In a recent post, I stated that all you have to do to become rich in this country is to spend less than you make.
My neighbor came over and knocked angrily on my door last night. "I read yer damn blog."
(A quick note: My neighbor may come across as a charicature of a redneck. That's not my prejudice; he is a charicature of himeslf.)
"How am I gonna spend less than I make? I work my ass off and I still don't make enough to git by on."
I looked at my neighbor. He was wearing $150 nikes. "You work at a grocery store, stocking shelves. You spend half your day slowly opening boxes, and the other half smoking dope behind the trash can." My neighbor, I estimate, spends about $300 per month on illicit drugs.

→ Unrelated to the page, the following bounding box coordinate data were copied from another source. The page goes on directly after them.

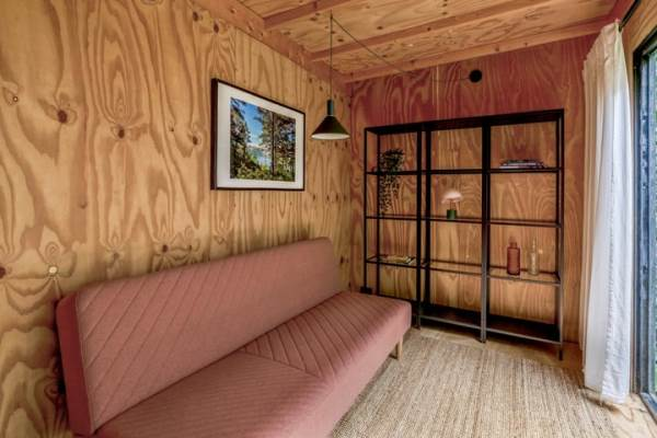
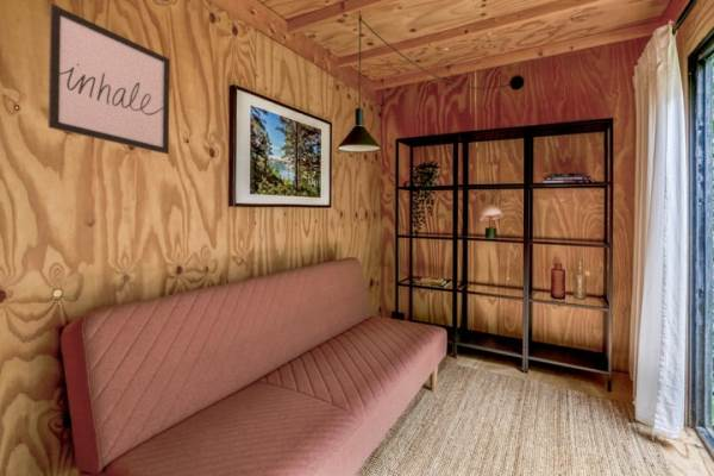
+ wall art [48,2,171,156]
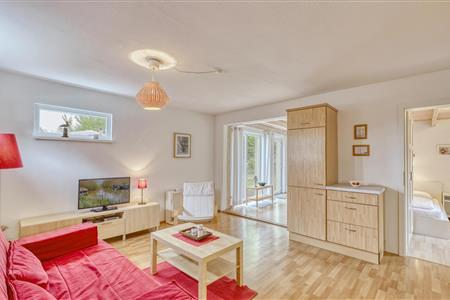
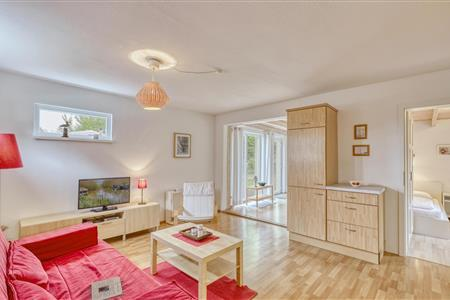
+ magazine [90,276,124,300]
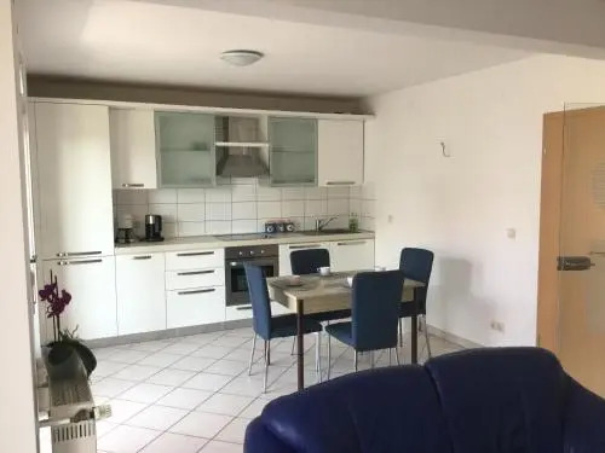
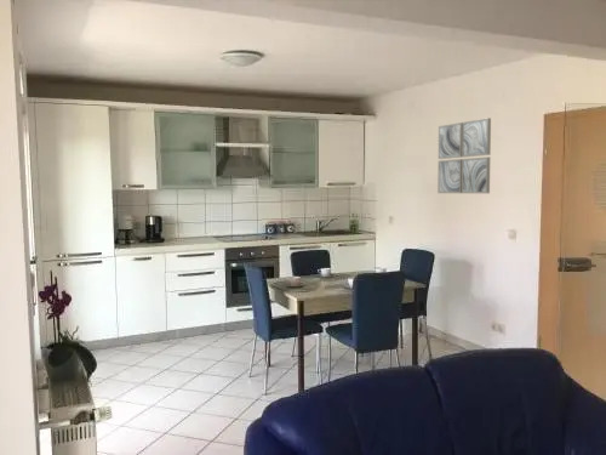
+ wall art [436,116,492,194]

My neighbor looked at me as though he was planning to set down the $1.95 bottle of Pepsi he was drinking (the fourth one of the day) and punch me. I said, "Let's go back to your place and talk about it.
We walked past his new truck, parked on the curb. He'd got a fancy new tint job on the windows recently.
Back in his living room I admired his new $1,500 dollar flatscreen HD television. "Nice," I said.
"I got extended cable," he replied. ($120 per month) You orta come over and watch movies with me and ma wife sometime." He had a Blueray player ($299) and a shelf full of disks. He's replacing his DVDs with the new disk format as soon as they become available.
His wife and son were sitting on the couch eating Papa John's pizza. ($23.87 + delivery tip)
Between the two of them they make about $35,000 per year. They are up to their eyeballs in debt because they can't afford daycare after their $400 a month rent bill and their $150 a month utilities bill. Thank goodness they don't have a phone bill; they each have a Blackberry, which only cost $219 each (after signing a 2-year agreement to pay about $115 per month for the phone and internet service.)
Perhaps I was wrong. These people have no chance of ever becoming rich. I apologized and helped myself to pizza.